But despite these “consumer headwinds,” he said the company managed to deliver an adjusted earnings before interest, taxes, depreciation and amortization margin of 10.7 percent for the full year. That coupled with $60 million of cash and investments, no debt and clean inventories will allow the company to continue with its growth plans.
“Fiscal 2024 will be defined by the launch of strategic growth initiatives in marketing, store expansion, the DXL digital experience and collaborations,” Kanter said. “These initiatives are ambitious, and necessary, and will require us to make significant investments in our future. They will begin to come online in late spring and will be a catalyst for sales growth for the balance of the year. We believe that we can invest in these growth initiatives while maintaining an acceptable level of profitability and free cash flow. And, over the next five years, we expect to grow our top line significantly and, with scale, return to double-digit adjusted EBITDA margins.”
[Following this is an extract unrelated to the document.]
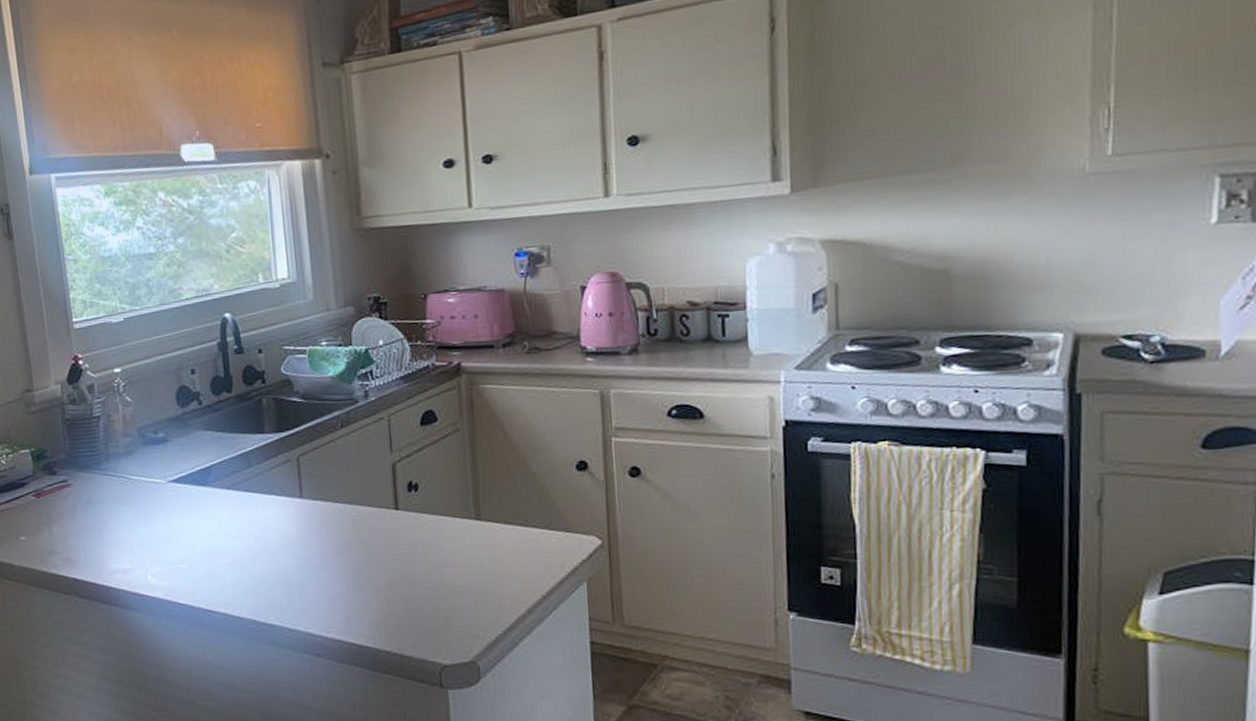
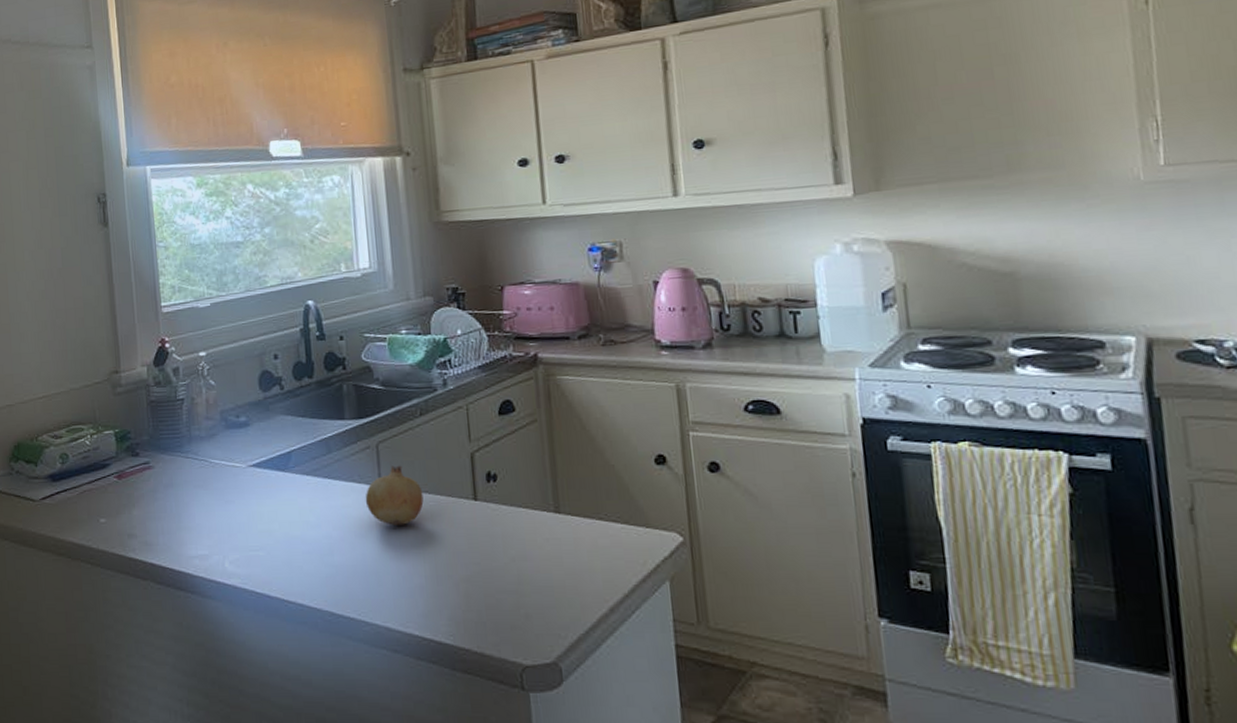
fruit: none [286,477,345,536] -> present [365,465,424,525]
Kanter went on to detail the company’s long-range plan, which includes increasing its total marketing spending to about 7 to 7.5 percent of sales to expand its share of what he estimates is a $23 billion market of big and tall men. Stores are also being added. “Our consumer research indicates that 44 percent of big and tall men reported they do not shop with DXL because a store is not near them, while 35 percent self-reported that they do not shop with us because a store location is not conveniently near them. This past year we opened three new DXL stores, our first store openings since fiscal 2019. We plan to open an additional eight stores in fiscal 2024, with 15 new stores per year in fiscal 2025 through 2027.”
The company’s website will also be upgraded in the second half of this year, he said. In fiscal 2023, online sales were $163 million, or 31.3 percent of overall sales, compared to $170 million, or 31.1 percent, in fiscal 2022.
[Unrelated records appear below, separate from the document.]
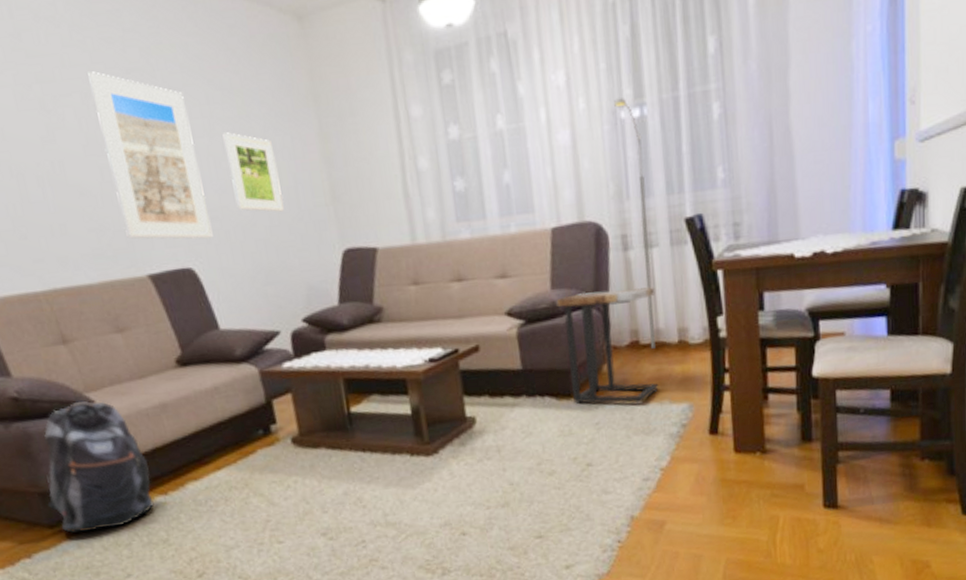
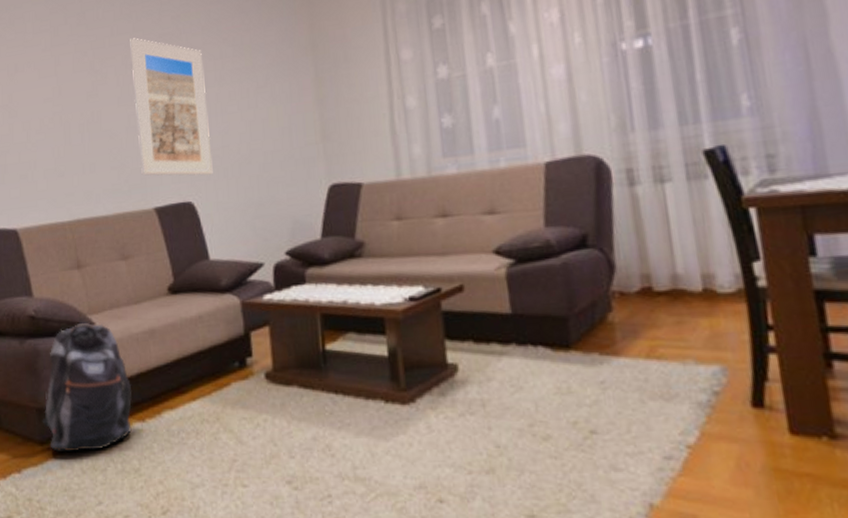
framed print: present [222,132,284,212] -> none [230,81,278,151]
side table: present [556,287,659,404] -> none [551,226,680,362]
street lamp: present [614,97,656,349] -> none [613,29,674,297]

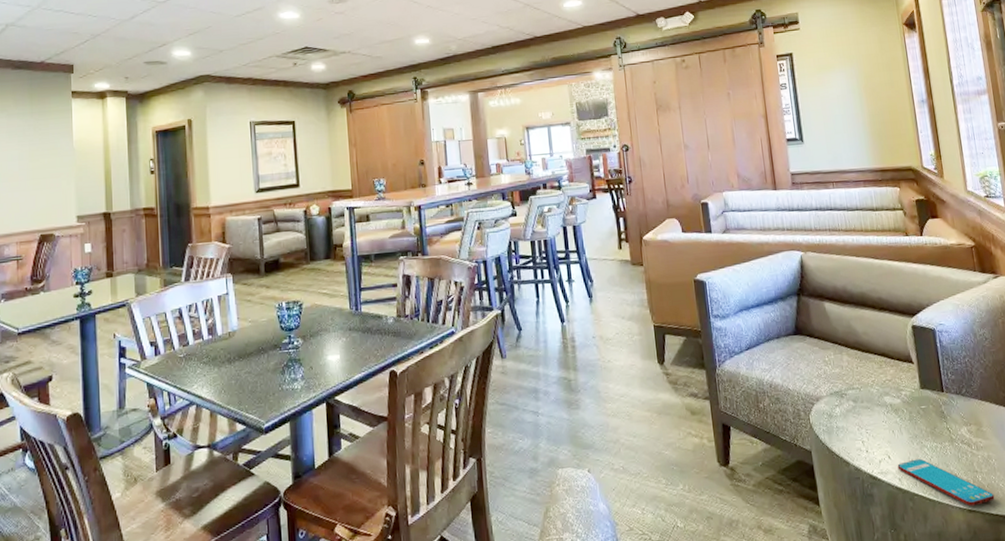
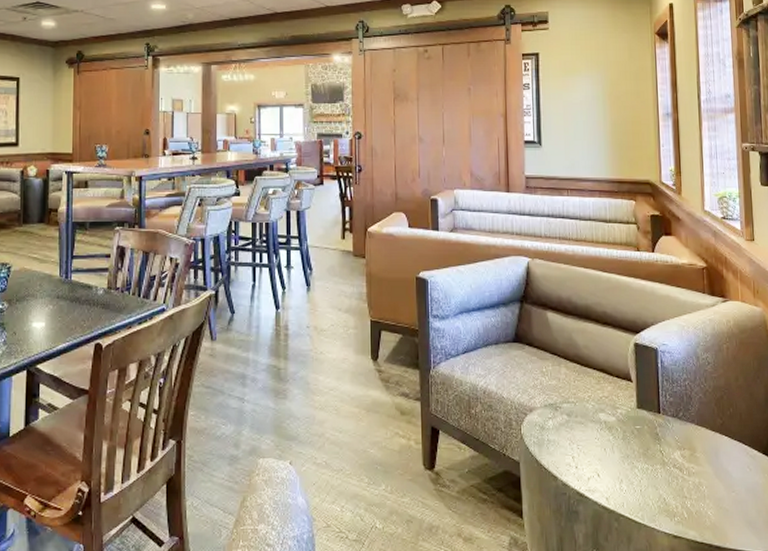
smartphone: present [897,458,995,507] -> none [606,479,702,532]

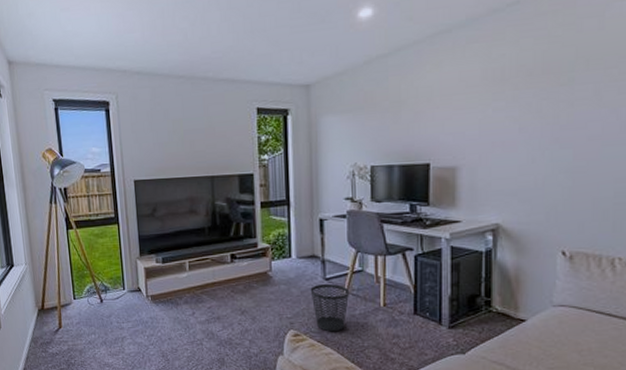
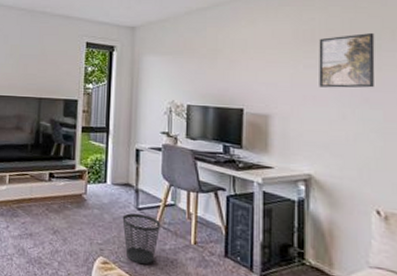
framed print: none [508,65,568,131] -> present [319,33,375,88]

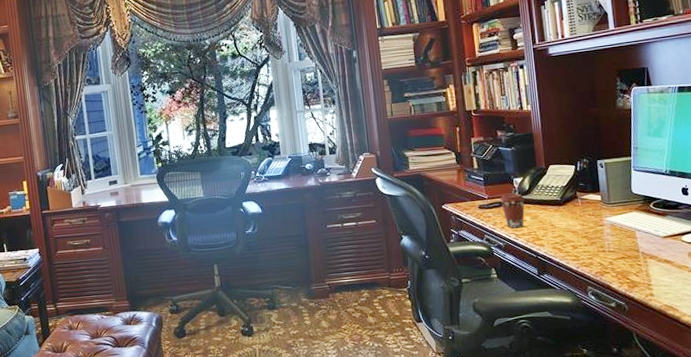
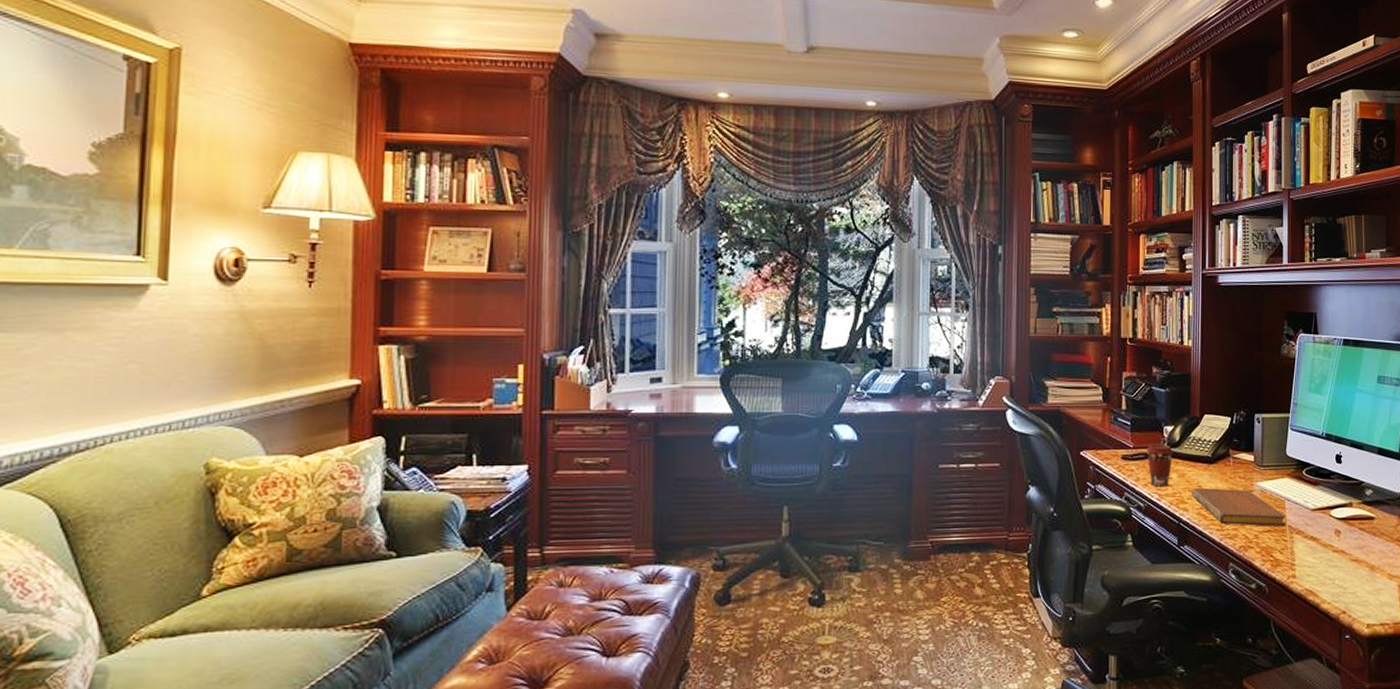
notebook: none [545,225,639,255] -> present [1191,487,1286,527]

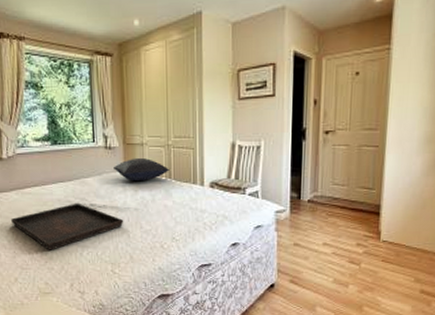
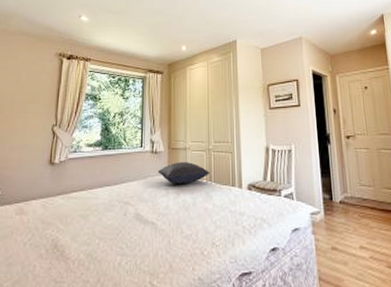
serving tray: present [11,202,124,250] -> none [53,207,165,260]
In the past year, DXL collaborated with a number of popular men’s brand including Untuckit, Faherty and Hugo Boss and all three will be expanded in fiscal 2024, he added.
Kanter predicted that consumer discretionary spending in fiscal 2024 will “be slow to recover given the current economic landscape caused by the past two years of elevated inflation and uncertainty over the upcoming presidential and congressional elections.” As a result, it issued guidance of a mid- to high- single-digit decrease in comparable sales through the first half of fiscal 2024, with improvement to a low- to midsingle-digit increase in comparable sales in the second half. In total, it is looking for sales of $500 million to $530 million and net income of approximately $17 million.